BEGIN

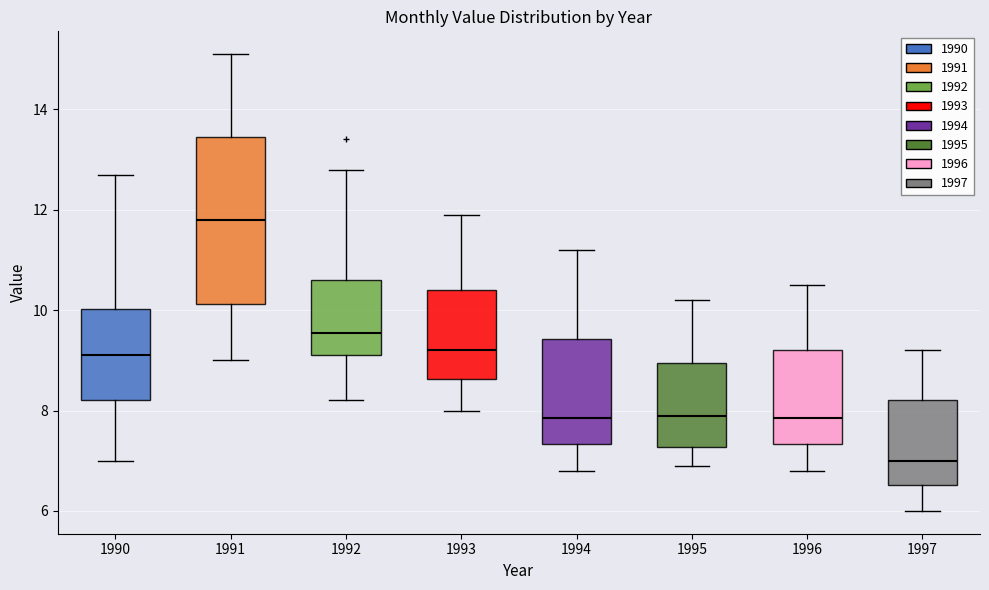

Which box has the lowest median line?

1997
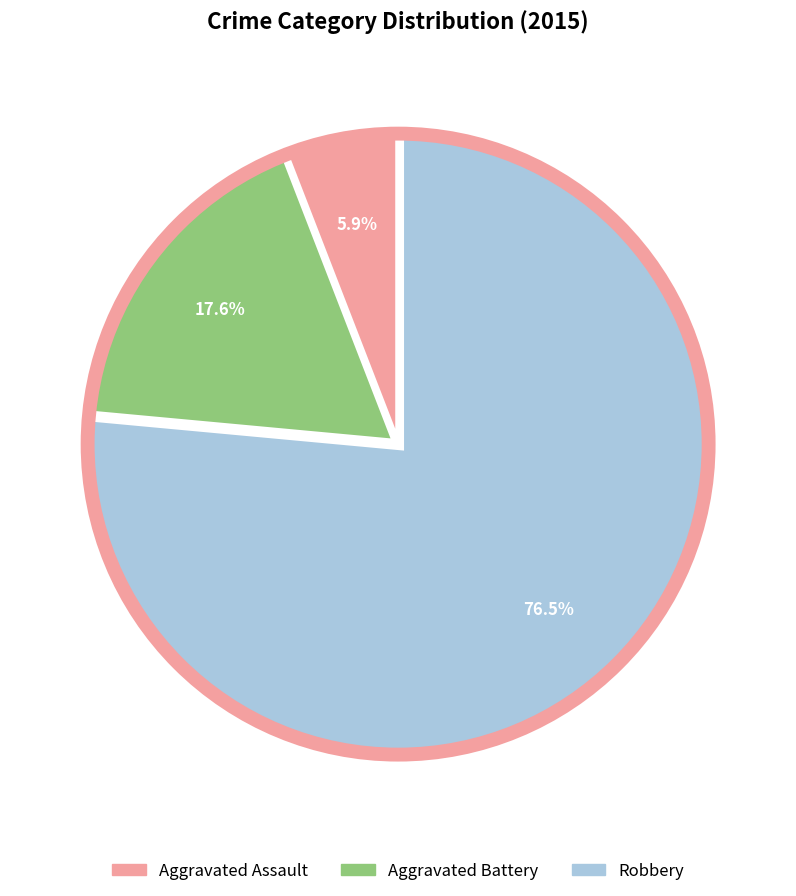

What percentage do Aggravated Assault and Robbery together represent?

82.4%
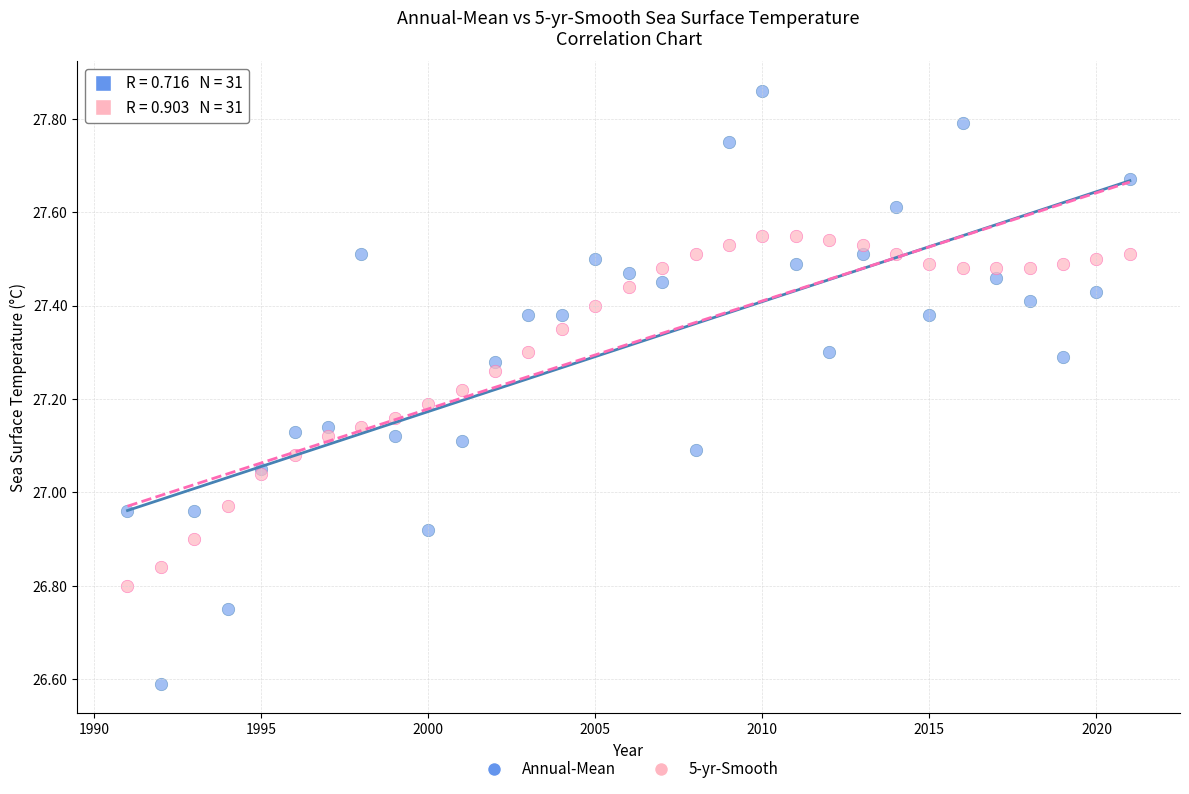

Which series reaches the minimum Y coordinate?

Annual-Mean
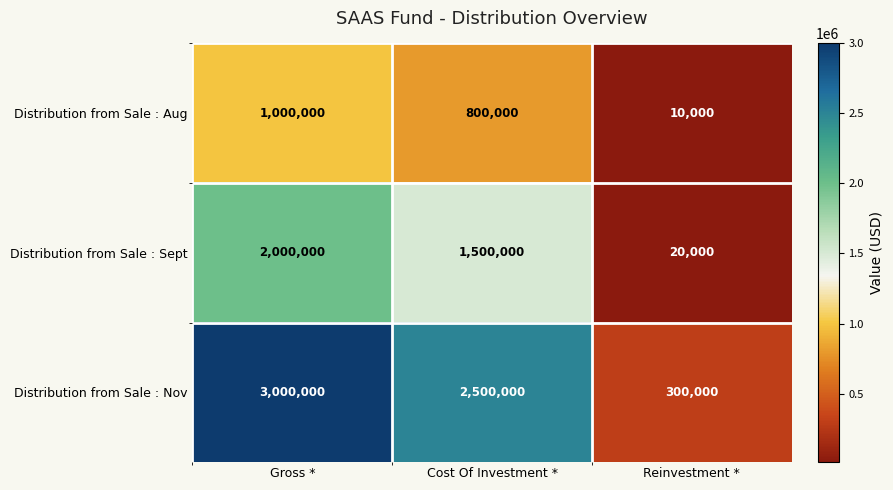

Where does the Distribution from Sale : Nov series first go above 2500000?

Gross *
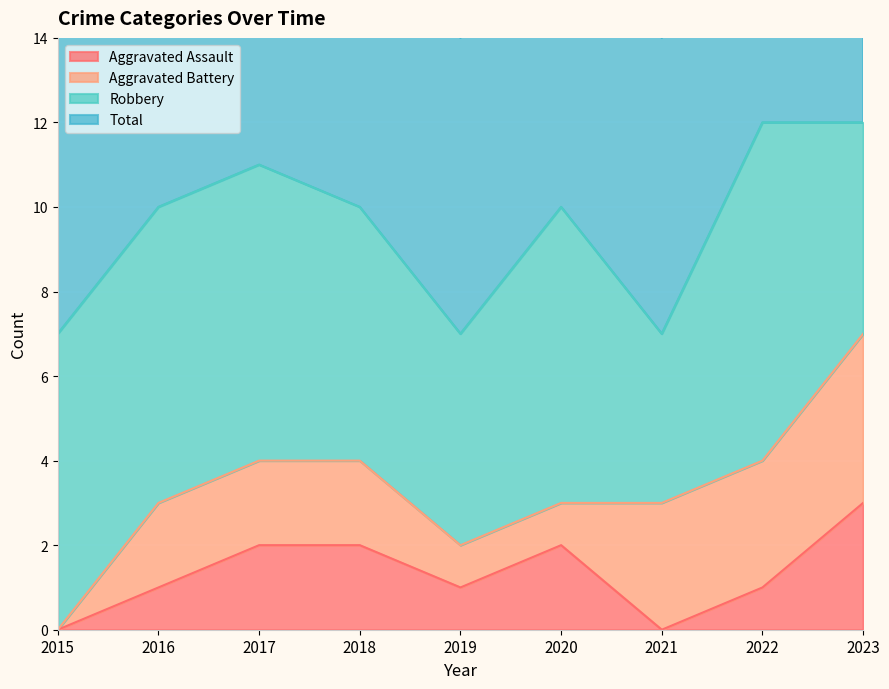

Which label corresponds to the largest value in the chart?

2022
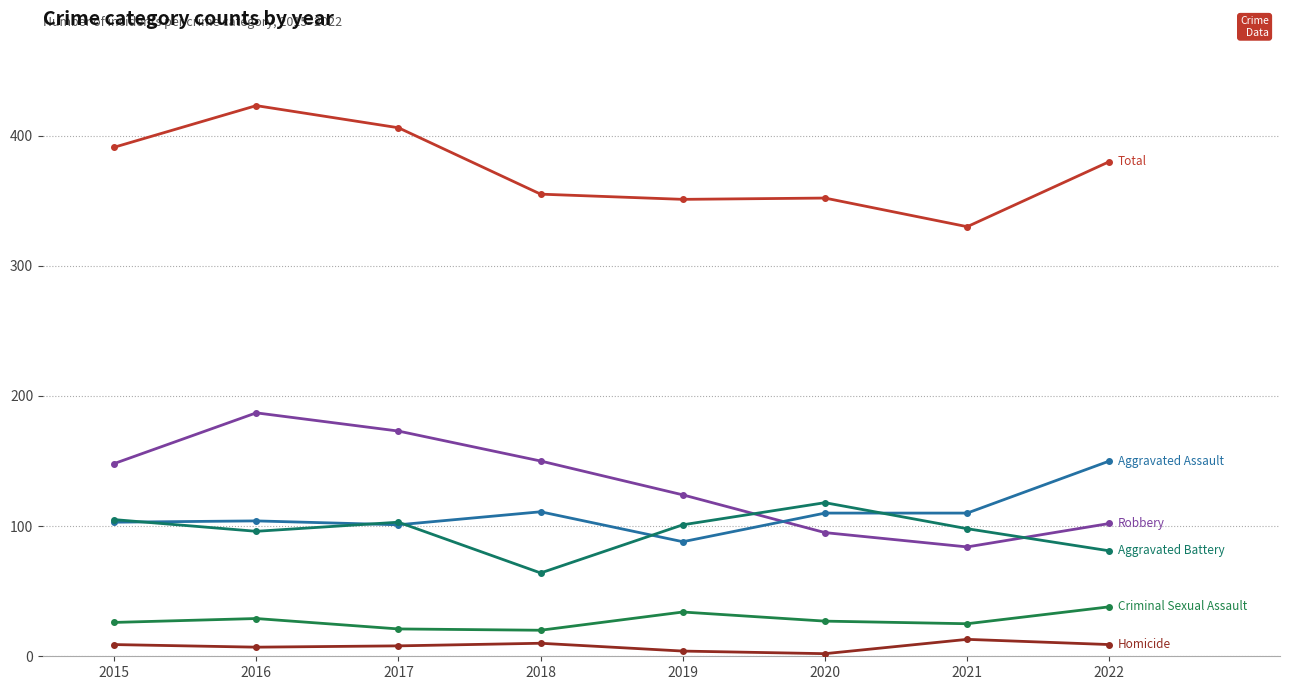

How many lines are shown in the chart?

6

END

# REQUIRED WORK
Copy the material above word for word, without the pictures.

# EXERCISE RESULT
Which box has the lowest median line?

1997

What percentage do Aggravated Assault and Robbery together represent?

82.4%

Which series reaches the minimum Y coordinate?

Annual-Mean

Where does the Distribution from Sale : Nov series first go above 2500000?

Gross *

Which label corresponds to the largest value in the chart?

2022

How many lines are shown in the chart?

6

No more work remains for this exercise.